[AIM OF THE TASK] Count the lines in the items below that contain the string "zelf", treating uppercase and lowercase as different. Reply with the number alone.
>>>>>
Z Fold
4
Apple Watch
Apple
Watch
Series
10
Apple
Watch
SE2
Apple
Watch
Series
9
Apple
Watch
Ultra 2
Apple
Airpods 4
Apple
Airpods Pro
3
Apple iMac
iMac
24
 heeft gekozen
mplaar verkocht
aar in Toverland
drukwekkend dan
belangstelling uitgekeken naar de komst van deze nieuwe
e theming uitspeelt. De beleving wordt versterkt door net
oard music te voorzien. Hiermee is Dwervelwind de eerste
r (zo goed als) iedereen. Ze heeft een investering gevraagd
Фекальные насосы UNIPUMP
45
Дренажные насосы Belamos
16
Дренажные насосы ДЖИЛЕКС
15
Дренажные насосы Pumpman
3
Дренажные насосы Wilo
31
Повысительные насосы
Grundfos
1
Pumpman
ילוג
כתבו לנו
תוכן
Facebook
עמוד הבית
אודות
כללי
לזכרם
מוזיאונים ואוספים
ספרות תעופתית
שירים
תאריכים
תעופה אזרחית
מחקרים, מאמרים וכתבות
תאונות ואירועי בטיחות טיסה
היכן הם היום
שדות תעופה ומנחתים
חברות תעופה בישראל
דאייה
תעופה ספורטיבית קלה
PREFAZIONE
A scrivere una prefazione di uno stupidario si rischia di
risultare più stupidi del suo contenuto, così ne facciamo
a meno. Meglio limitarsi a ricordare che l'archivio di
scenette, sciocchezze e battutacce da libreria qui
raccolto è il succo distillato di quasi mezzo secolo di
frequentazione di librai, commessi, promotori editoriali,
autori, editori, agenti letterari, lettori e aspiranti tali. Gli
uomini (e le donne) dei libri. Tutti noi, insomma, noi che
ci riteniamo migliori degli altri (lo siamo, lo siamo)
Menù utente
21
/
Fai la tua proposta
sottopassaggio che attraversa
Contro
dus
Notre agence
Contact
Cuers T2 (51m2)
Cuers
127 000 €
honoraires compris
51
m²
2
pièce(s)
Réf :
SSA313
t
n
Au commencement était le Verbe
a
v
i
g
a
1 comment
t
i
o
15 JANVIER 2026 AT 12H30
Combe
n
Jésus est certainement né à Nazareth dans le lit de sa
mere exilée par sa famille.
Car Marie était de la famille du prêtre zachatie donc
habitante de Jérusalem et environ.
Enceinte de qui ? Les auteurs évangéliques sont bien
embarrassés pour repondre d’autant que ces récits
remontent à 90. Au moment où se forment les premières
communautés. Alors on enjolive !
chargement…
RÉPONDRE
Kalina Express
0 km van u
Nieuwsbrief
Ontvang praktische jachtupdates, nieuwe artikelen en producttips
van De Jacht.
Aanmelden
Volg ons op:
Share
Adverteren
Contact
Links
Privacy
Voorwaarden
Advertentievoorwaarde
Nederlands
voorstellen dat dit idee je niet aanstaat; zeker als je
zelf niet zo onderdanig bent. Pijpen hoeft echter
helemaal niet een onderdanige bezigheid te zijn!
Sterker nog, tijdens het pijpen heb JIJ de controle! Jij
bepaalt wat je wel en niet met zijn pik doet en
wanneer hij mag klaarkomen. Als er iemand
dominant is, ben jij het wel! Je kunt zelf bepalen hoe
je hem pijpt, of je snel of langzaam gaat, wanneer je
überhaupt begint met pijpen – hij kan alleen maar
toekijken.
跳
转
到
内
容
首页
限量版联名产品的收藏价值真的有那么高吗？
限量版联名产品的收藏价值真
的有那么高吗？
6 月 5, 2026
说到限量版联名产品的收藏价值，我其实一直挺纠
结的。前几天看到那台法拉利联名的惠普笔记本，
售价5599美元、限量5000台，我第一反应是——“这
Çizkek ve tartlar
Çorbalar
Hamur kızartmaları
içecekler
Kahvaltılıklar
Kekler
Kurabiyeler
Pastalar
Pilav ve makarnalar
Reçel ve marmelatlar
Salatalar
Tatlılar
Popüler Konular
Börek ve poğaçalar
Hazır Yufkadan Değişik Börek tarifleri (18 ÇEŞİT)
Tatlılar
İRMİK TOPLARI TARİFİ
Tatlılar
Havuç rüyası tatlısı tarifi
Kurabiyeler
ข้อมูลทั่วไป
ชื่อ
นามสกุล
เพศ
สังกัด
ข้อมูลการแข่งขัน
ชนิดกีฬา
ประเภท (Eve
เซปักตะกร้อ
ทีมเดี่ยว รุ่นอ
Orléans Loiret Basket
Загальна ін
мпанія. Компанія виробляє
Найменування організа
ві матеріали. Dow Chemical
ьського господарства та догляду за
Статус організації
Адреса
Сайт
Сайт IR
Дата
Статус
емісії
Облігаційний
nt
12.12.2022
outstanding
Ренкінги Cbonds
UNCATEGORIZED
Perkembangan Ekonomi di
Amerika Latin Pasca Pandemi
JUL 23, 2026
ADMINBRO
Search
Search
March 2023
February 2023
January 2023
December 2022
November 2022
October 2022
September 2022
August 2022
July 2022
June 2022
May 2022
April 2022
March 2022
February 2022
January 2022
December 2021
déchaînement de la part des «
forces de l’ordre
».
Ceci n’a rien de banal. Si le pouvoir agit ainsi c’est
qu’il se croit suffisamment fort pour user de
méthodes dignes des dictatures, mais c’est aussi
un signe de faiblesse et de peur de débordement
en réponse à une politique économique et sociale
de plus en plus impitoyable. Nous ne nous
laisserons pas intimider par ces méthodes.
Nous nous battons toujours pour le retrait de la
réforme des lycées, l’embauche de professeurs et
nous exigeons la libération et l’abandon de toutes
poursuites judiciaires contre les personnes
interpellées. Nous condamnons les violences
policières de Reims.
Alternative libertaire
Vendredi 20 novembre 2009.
<<<<<
[TASK OUTPUT] 2